◆ Recorded data ◆

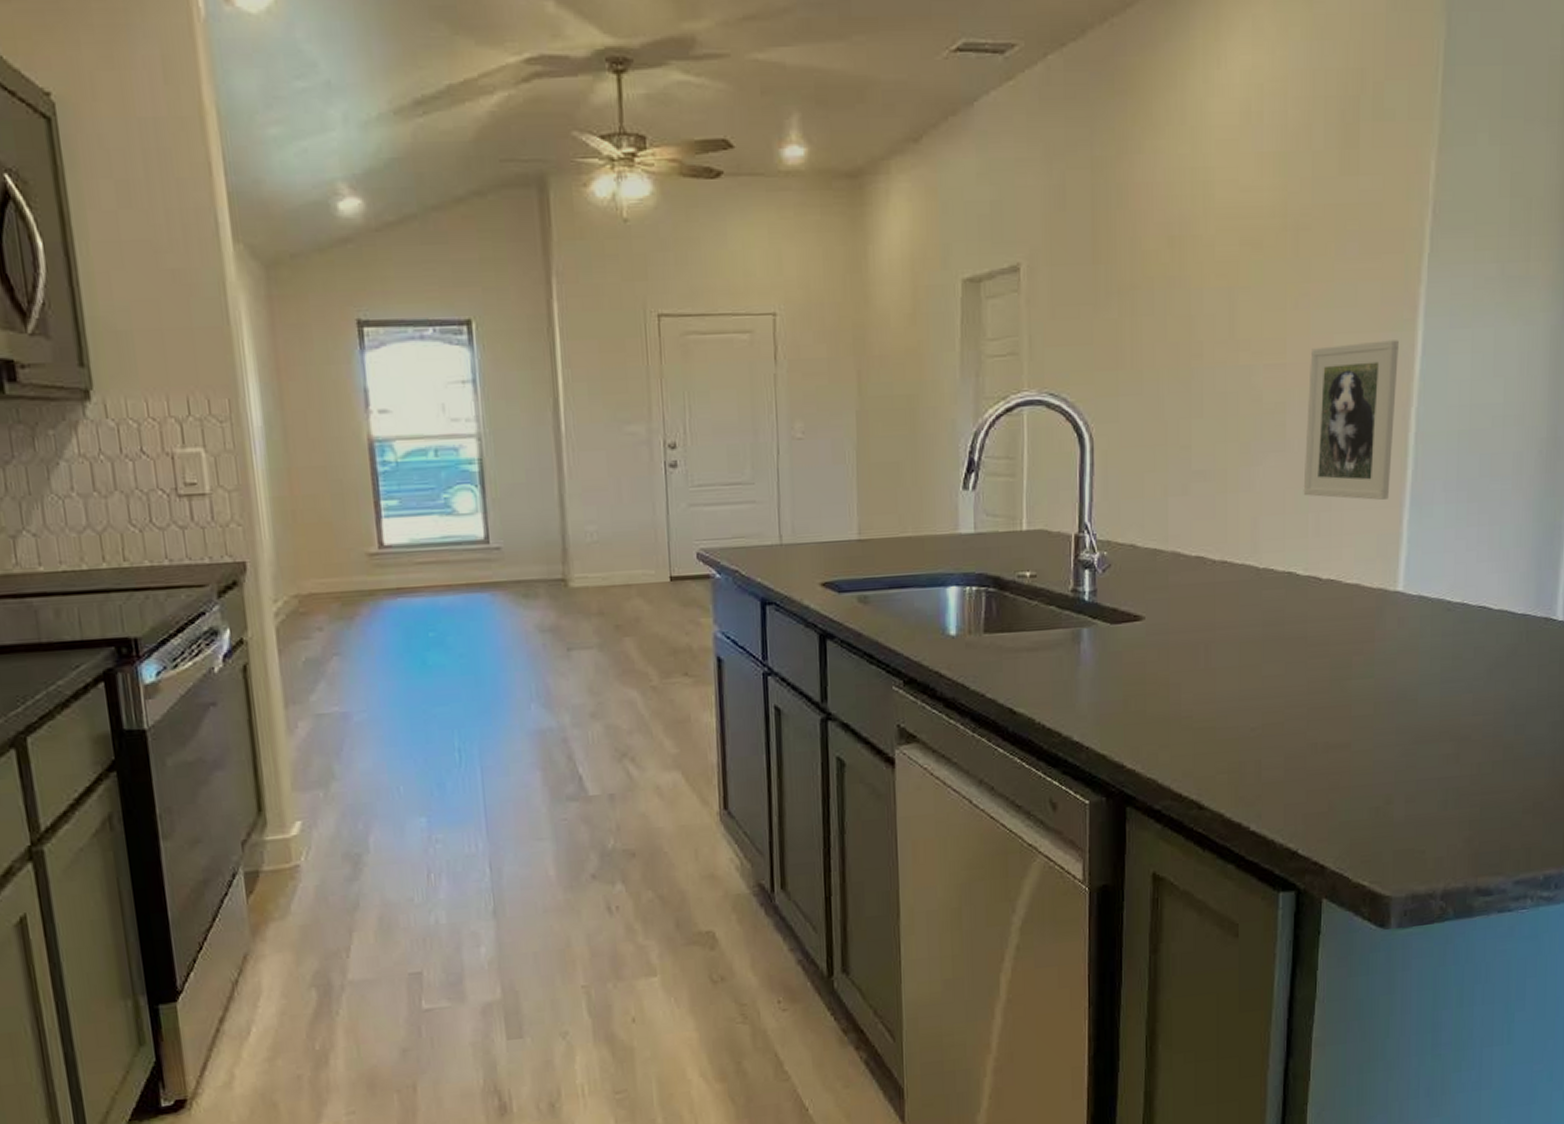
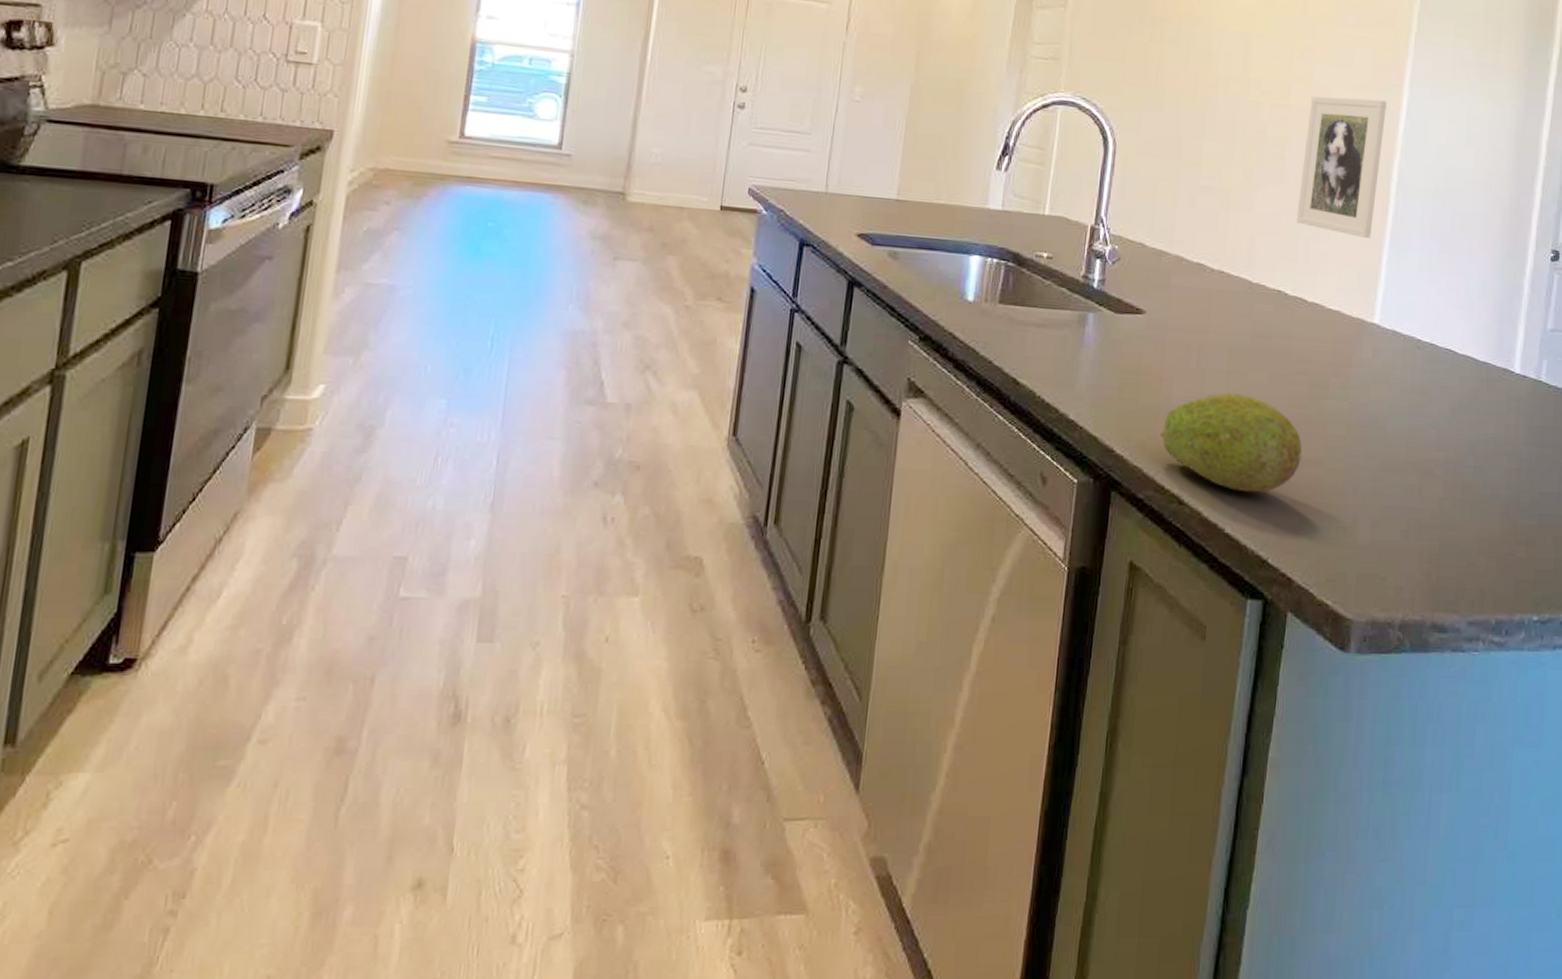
fruit: none [1171,688,1326,788] -> present [1159,393,1302,493]

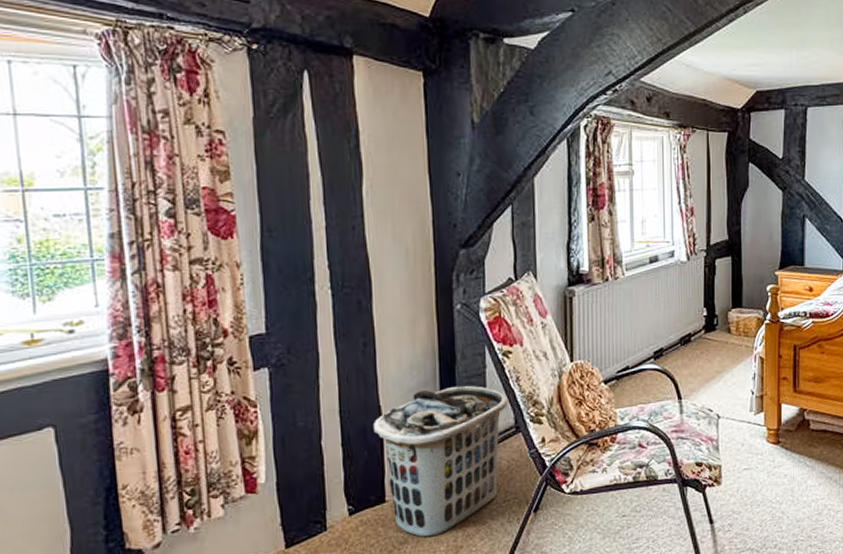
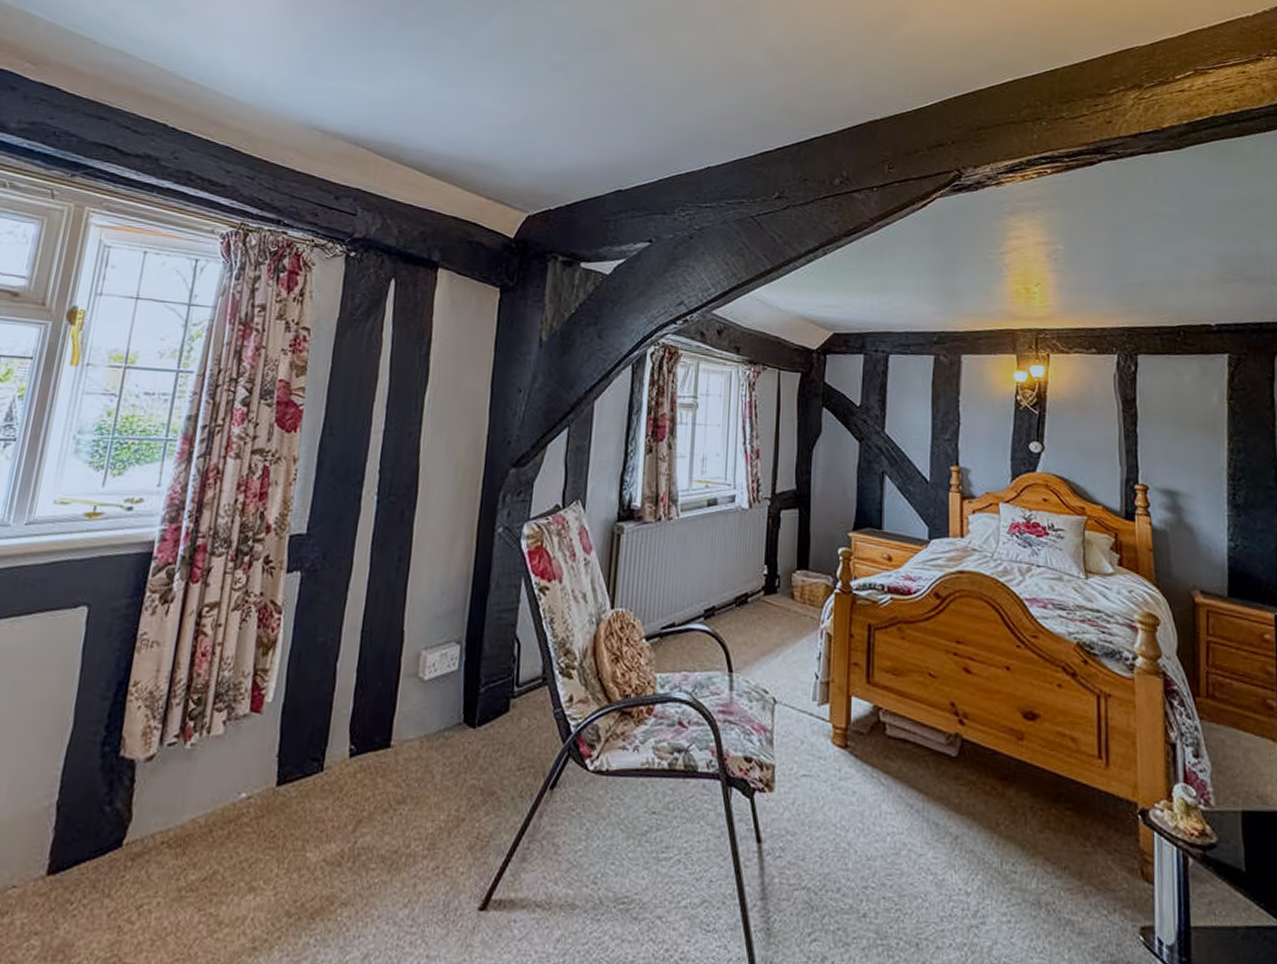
clothes hamper: present [372,385,509,538] -> none [392,619,539,801]

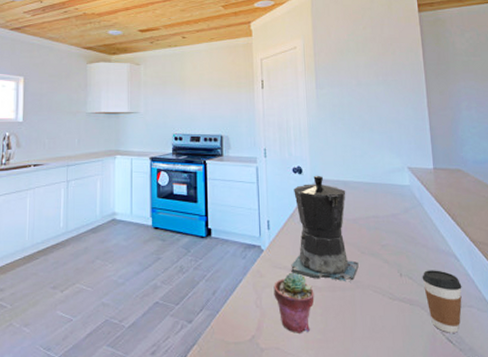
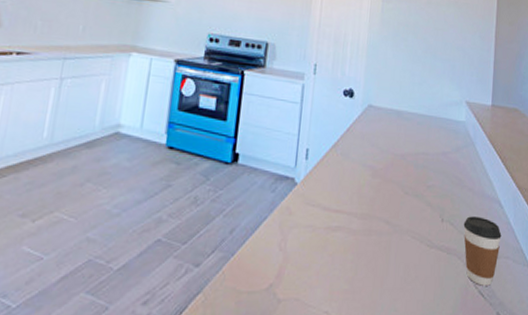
potted succulent: present [273,272,315,333] -> none [301,211,348,282]
coffee maker: present [291,175,359,282] -> none [325,101,400,226]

◆ Prompt ◆
Exact copy required, pictures excluded: the lines from the one holding "clothes hamper: present" through the last line of the data, both ends included.

◆ Answer for the task ◆
clothes hamper: present [372,385,509,538] -> none [392,619,539,801]

potted succulent: present [273,272,315,333] -> none [301,211,348,282]
coffee maker: present [291,175,359,282] -> none [325,101,400,226]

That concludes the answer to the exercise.